EXERCISE
Retype the entries below exactly, dropping the images.

-=-=-

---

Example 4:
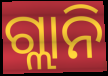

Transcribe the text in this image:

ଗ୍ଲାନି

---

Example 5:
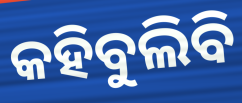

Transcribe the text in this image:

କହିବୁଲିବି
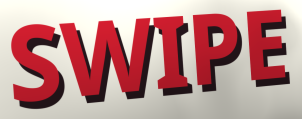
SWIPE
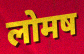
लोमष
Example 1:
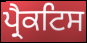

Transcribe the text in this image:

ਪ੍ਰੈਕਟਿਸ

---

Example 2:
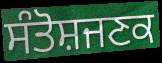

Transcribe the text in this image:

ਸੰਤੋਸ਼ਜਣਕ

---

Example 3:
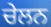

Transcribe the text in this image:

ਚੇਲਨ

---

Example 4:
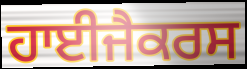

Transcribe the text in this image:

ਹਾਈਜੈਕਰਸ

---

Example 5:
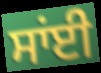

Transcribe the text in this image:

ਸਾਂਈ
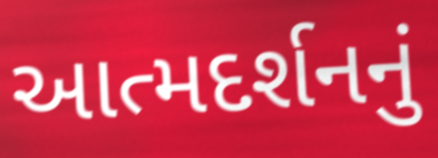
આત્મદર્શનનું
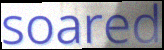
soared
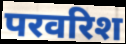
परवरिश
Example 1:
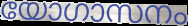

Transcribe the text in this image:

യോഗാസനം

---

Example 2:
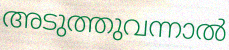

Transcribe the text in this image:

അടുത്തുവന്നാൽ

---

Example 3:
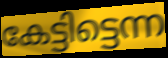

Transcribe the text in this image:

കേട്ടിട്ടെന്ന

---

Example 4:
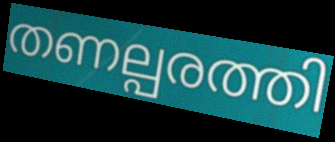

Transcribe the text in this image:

-=-=-

THE COMPLETED TASK
---

Example 4:

Transcribe the text in this image:

ଗ୍ଲାନି

---

Example 5:

Transcribe the text in this image:

କହିବୁଲିବି
SWIPE
लोमष
Example 1:

Transcribe the text in this image:

ਪ੍ਰੈਕਟਿਸ

---

Example 2:

Transcribe the text in this image:

ਸੰਤੋਸ਼ਜਣਕ

---

Example 3:

Transcribe the text in this image:

ਚੇਲਨ

---

Example 4:

Transcribe the text in this image:

ਹਾਈਜੈਕਰਸ

---

Example 5:

Transcribe the text in this image:

ਸਾਂਈ
આત્મદર્શનનું
soared
परवरिश
Example 1:

Transcribe the text in this image:

യോഗാസനം

---

Example 2:

Transcribe the text in this image:

അടുത്തുവന്നാൽ

---

Example 3:

Transcribe the text in this image:

കേട്ടിട്ടെന്ന

---

Example 4:

Transcribe the text in this image:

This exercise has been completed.